Introspection: handles()

DataAccessCollection.handles() returns a {handle: kind} map of everything registered. Use it for audits, logging, or to surface candidates in your own error messages:

dac.handles()
# {"warehouse": "connection", "analytics": "connection",
#  "transactions": "file", "users": "file",
#  "raw": "folder", "pg-prod": "credentials"}

Interaction with column_to_file

column_to_file is a file-specific override that takes precedence over the resolver. Its values may be either a file handle (key of the files dict) or a file path (value of the files dict); both are accepted and normalized to handles internally:

DataAccessCollection(
    files={"train": "application_train.csv", "bureau": "bureau.csv"},
    column_to_file={
        "SK_ID_CURR": "train",
        "TARGET":     "train",
        "AMT_CREDIT_SUM": "bureau",
    },
)

For columns listed in the map, the resolver short-circuits to the pinned file. For columns not listed, the regular resolver rule applies (single match binds; multiple raises and asks for data_access_handle).

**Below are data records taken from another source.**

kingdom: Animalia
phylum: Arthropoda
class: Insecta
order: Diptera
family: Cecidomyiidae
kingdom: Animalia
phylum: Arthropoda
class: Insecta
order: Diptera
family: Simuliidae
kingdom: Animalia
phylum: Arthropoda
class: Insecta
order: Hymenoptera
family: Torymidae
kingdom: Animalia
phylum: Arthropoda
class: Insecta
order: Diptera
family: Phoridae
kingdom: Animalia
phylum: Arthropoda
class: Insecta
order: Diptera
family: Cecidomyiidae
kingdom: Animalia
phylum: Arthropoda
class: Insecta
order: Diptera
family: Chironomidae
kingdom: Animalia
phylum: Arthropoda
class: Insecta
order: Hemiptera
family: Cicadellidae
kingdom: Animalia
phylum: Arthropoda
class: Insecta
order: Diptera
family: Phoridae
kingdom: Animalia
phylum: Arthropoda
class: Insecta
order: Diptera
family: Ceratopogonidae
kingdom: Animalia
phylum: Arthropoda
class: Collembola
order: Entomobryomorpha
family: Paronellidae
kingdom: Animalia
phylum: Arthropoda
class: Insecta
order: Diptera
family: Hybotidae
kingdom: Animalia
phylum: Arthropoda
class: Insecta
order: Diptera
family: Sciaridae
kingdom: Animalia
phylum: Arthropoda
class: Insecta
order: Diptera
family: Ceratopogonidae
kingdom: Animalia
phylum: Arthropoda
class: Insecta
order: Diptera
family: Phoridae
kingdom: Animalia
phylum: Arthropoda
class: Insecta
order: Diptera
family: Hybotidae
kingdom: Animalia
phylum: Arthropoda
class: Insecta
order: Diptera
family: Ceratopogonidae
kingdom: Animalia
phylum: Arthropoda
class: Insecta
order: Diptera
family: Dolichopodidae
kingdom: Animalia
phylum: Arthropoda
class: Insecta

See Disambiguating columns shared across multiple files for the full example.

Why this exists

Before #443, every DAC field was an unkeyed set. When two resources of the same kind were registered, Python's set iteration (PYTHONHASHSEED-dependent) decided which one the engine picked. The same pipeline could read the wrong table, wrong file, or wrong credential across processes, with no error and no signal at planning time.

Named handles collapse that bug class to one invariant: if the registry has more than one entry of the requested kind and the consumer did not pass a handle, raise and list the candidates. Same rule, same error shape, regardless of field.

Common errors

  • "Handle 'X' is already registered under kind 'K'": you called add_* (or constructed the DAC) with a handle already used by another resource. Pick a different name.
  • "Handle 'X' not found for kind 'K'. Available handles of kind 'K': [...]": you set data_access_handle='X' but the DAC has no resource of that kind named X. Check the spelling or register it.
  • "Handle 'X' is registered under kind 'K1', but kind 'K2' was requested": you set data_access_handle='X', but the registry has X under a different kind. A connection consumer cannot bind to a file handle even if the names match.
  • "Ambiguous resolve for kind 'K': N candidates [...]; set 'data_access_handle' in Options to disambiguate": more than one entry of the requested kind matched. Set data_access_handle on the feature's Options to pick one, or remove the extras from the DAC.